TO BE DONE:
Copy every one of the rows below word for word, with nothing changed.

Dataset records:
+ + + +
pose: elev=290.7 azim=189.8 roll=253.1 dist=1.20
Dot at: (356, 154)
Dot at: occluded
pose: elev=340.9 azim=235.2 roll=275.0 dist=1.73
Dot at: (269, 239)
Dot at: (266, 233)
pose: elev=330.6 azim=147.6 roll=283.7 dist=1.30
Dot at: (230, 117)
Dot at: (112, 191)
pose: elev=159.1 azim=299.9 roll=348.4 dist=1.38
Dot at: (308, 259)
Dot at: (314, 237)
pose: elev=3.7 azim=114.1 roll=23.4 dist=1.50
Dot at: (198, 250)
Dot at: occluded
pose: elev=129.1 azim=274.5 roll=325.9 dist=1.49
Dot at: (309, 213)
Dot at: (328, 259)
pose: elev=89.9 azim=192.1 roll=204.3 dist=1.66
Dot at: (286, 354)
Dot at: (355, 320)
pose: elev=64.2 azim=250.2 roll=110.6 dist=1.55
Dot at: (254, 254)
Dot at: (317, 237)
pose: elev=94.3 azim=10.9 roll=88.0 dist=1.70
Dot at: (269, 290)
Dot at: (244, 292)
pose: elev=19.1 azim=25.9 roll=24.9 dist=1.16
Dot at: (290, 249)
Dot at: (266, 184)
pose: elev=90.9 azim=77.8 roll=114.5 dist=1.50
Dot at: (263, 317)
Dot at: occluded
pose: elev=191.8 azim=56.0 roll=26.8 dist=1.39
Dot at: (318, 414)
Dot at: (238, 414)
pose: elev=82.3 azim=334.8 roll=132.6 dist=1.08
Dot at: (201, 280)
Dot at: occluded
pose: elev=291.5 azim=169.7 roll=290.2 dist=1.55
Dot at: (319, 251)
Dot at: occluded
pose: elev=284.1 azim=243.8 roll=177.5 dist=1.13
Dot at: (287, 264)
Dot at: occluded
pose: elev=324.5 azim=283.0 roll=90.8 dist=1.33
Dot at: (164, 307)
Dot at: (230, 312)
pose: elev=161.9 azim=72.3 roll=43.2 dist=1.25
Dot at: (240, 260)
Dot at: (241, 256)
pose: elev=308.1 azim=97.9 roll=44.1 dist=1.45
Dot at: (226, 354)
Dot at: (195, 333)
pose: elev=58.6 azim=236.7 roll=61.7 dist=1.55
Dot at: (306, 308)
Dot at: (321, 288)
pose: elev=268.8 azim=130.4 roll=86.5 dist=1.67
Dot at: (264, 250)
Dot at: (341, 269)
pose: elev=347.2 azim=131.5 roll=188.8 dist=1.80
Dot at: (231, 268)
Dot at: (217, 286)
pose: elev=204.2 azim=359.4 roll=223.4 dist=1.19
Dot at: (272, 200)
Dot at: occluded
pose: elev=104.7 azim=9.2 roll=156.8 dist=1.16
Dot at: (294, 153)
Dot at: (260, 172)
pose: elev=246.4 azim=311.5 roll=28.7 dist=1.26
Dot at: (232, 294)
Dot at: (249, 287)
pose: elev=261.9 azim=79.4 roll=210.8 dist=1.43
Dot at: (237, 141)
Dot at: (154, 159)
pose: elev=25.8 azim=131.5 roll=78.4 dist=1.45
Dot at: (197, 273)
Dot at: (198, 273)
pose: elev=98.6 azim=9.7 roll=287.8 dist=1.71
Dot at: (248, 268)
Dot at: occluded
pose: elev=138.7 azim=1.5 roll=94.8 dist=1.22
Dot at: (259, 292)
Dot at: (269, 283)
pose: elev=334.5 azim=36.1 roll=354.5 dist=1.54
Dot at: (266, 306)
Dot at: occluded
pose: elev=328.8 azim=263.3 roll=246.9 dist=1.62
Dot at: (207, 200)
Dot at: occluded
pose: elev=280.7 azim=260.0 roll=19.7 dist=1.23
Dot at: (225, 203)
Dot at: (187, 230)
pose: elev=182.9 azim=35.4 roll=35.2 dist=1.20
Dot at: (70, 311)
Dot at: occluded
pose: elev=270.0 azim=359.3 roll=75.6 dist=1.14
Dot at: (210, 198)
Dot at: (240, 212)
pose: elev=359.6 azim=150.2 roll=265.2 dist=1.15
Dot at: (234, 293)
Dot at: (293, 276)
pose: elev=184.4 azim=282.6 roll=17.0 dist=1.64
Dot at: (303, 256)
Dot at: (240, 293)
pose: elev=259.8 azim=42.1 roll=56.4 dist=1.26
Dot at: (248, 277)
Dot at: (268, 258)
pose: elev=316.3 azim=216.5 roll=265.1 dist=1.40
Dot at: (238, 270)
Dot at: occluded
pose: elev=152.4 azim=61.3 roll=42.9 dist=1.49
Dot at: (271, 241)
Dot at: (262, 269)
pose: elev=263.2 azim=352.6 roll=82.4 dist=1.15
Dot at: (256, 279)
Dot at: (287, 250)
+ + + +
SOLVED PROBLEM:
pose: elev=290.7 azim=189.8 roll=253.1 dist=1.20
Dot at: (356, 154)
Dot at: occluded
pose: elev=340.9 azim=235.2 roll=275.0 dist=1.73
Dot at: (269, 239)
Dot at: (266, 233)
pose: elev=330.6 azim=147.6 roll=283.7 dist=1.30
Dot at: (230, 117)
Dot at: (112, 191)
pose: elev=159.1 azim=299.9 roll=348.4 dist=1.38
Dot at: (308, 259)
Dot at: (314, 237)
pose: elev=3.7 azim=114.1 roll=23.4 dist=1.50
Dot at: (198, 250)
Dot at: occluded
pose: elev=129.1 azim=274.5 roll=325.9 dist=1.49
Dot at: (309, 213)
Dot at: (328, 259)
pose: elev=89.9 azim=192.1 roll=204.3 dist=1.66
Dot at: (286, 354)
Dot at: (355, 320)
pose: elev=64.2 azim=250.2 roll=110.6 dist=1.55
Dot at: (254, 254)
Dot at: (317, 237)
pose: elev=94.3 azim=10.9 roll=88.0 dist=1.70
Dot at: (269, 290)
Dot at: (244, 292)
pose: elev=19.1 azim=25.9 roll=24.9 dist=1.16
Dot at: (290, 249)
Dot at: (266, 184)
pose: elev=90.9 azim=77.8 roll=114.5 dist=1.50
Dot at: (263, 317)
Dot at: occluded
pose: elev=191.8 azim=56.0 roll=26.8 dist=1.39
Dot at: (318, 414)
Dot at: (238, 414)
pose: elev=82.3 azim=334.8 roll=132.6 dist=1.08
Dot at: (201, 280)
Dot at: occluded
pose: elev=291.5 azim=169.7 roll=290.2 dist=1.55
Dot at: (319, 251)
Dot at: occluded
pose: elev=284.1 azim=243.8 roll=177.5 dist=1.13
Dot at: (287, 264)
Dot at: occluded
pose: elev=324.5 azim=283.0 roll=90.8 dist=1.33
Dot at: (164, 307)
Dot at: (230, 312)
pose: elev=161.9 azim=72.3 roll=43.2 dist=1.25
Dot at: (240, 260)
Dot at: (241, 256)
pose: elev=308.1 azim=97.9 roll=44.1 dist=1.45
Dot at: (226, 354)
Dot at: (195, 333)
pose: elev=58.6 azim=236.7 roll=61.7 dist=1.55
Dot at: (306, 308)
Dot at: (321, 288)
pose: elev=268.8 azim=130.4 roll=86.5 dist=1.67
Dot at: (264, 250)
Dot at: (341, 269)
pose: elev=347.2 azim=131.5 roll=188.8 dist=1.80
Dot at: (231, 268)
Dot at: (217, 286)
pose: elev=204.2 azim=359.4 roll=223.4 dist=1.19
Dot at: (272, 200)
Dot at: occluded
pose: elev=104.7 azim=9.2 roll=156.8 dist=1.16
Dot at: (294, 153)
Dot at: (260, 172)
pose: elev=246.4 azim=311.5 roll=28.7 dist=1.26
Dot at: (232, 294)
Dot at: (249, 287)
pose: elev=261.9 azim=79.4 roll=210.8 dist=1.43
Dot at: (237, 141)
Dot at: (154, 159)
pose: elev=25.8 azim=131.5 roll=78.4 dist=1.45
Dot at: (197, 273)
Dot at: (198, 273)
pose: elev=98.6 azim=9.7 roll=287.8 dist=1.71
Dot at: (248, 268)
Dot at: occluded
pose: elev=138.7 azim=1.5 roll=94.8 dist=1.22
Dot at: (259, 292)
Dot at: (269, 283)
pose: elev=334.5 azim=36.1 roll=354.5 dist=1.54
Dot at: (266, 306)
Dot at: occluded
pose: elev=328.8 azim=263.3 roll=246.9 dist=1.62
Dot at: (207, 200)
Dot at: occluded
pose: elev=280.7 azim=260.0 roll=19.7 dist=1.23
Dot at: (225, 203)
Dot at: (187, 230)
pose: elev=182.9 azim=35.4 roll=35.2 dist=1.20
Dot at: (70, 311)
Dot at: occluded
pose: elev=270.0 azim=359.3 roll=75.6 dist=1.14
Dot at: (210, 198)
Dot at: (240, 212)
pose: elev=359.6 azim=150.2 roll=265.2 dist=1.15
Dot at: (234, 293)
Dot at: (293, 276)
pose: elev=184.4 azim=282.6 roll=17.0 dist=1.64
Dot at: (303, 256)
Dot at: (240, 293)
pose: elev=259.8 azim=42.1 roll=56.4 dist=1.26
Dot at: (248, 277)
Dot at: (268, 258)
pose: elev=316.3 azim=216.5 roll=265.1 dist=1.40
Dot at: (238, 270)
Dot at: occluded
pose: elev=152.4 azim=61.3 roll=42.9 dist=1.49
Dot at: (271, 241)
Dot at: (262, 269)
pose: elev=263.2 azim=352.6 roll=82.4 dist=1.15
Dot at: (256, 279)
Dot at: (287, 250)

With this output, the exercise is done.